[Records provided — start]
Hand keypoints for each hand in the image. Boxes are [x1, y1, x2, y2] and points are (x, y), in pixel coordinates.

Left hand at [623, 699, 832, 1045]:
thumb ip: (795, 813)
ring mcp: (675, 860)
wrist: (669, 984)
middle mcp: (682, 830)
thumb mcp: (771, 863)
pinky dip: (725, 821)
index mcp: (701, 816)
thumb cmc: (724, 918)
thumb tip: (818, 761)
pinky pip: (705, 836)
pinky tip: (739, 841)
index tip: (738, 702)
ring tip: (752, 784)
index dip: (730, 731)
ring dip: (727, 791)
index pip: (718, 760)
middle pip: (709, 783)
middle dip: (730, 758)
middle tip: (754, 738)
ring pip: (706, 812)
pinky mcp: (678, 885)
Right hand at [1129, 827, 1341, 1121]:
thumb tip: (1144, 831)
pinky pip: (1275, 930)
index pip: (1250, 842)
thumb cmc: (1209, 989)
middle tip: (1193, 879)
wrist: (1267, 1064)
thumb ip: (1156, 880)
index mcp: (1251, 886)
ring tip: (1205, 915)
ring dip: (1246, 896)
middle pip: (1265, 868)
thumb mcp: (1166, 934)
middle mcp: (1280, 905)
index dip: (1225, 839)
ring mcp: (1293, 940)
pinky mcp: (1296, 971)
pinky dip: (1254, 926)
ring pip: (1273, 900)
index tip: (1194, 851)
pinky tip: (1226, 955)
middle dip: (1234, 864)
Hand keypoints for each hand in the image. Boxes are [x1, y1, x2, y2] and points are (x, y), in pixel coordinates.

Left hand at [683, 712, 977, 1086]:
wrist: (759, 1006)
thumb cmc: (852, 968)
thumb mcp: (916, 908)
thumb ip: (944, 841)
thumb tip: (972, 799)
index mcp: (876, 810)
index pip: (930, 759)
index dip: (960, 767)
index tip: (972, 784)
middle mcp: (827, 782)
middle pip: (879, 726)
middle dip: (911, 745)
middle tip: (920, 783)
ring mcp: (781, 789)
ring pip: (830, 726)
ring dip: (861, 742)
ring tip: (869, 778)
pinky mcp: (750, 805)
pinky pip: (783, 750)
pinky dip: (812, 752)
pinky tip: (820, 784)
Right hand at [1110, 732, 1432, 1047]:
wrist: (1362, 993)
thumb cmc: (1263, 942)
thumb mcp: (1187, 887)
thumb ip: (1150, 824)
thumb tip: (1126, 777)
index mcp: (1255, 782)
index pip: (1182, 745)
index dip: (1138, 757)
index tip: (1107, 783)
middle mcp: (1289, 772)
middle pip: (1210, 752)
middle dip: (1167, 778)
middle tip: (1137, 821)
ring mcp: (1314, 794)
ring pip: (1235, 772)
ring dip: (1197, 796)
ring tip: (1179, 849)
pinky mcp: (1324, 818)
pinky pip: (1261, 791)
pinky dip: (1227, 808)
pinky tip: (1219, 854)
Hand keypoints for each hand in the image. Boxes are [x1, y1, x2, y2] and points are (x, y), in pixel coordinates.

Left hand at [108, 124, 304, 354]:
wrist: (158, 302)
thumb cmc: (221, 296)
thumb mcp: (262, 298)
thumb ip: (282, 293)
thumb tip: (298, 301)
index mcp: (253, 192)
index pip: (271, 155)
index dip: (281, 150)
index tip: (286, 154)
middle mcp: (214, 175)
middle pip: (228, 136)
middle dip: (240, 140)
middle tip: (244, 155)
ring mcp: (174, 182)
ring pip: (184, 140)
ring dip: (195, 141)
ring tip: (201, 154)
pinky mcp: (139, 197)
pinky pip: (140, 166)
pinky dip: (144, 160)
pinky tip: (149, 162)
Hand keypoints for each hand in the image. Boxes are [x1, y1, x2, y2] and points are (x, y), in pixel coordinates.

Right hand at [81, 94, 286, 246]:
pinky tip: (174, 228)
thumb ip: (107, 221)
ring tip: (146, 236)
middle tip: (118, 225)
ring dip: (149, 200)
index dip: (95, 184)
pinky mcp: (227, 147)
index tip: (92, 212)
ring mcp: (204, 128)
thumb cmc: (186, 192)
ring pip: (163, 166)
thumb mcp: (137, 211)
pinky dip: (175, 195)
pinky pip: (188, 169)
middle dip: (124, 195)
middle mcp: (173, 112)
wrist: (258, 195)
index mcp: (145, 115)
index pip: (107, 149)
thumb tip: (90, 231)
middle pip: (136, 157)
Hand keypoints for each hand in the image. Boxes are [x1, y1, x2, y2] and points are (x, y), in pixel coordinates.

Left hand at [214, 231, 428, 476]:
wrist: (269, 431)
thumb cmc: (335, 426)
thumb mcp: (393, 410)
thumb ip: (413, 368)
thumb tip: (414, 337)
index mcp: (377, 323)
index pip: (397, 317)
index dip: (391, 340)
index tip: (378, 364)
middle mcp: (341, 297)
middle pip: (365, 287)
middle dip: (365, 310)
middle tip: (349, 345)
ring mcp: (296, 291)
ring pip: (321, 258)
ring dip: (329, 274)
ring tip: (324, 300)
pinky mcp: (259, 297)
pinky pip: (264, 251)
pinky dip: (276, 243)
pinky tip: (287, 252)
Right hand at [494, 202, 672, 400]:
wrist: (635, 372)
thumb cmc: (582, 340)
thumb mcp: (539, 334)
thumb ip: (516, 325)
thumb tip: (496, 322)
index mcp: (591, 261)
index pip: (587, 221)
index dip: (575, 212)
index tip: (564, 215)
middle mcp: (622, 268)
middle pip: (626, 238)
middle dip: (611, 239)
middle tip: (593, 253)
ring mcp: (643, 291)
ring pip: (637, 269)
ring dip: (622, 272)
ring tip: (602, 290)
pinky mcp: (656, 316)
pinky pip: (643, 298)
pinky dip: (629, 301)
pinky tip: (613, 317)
[Records provided — finish]
Report only how many lines in the entries contain "Right".

4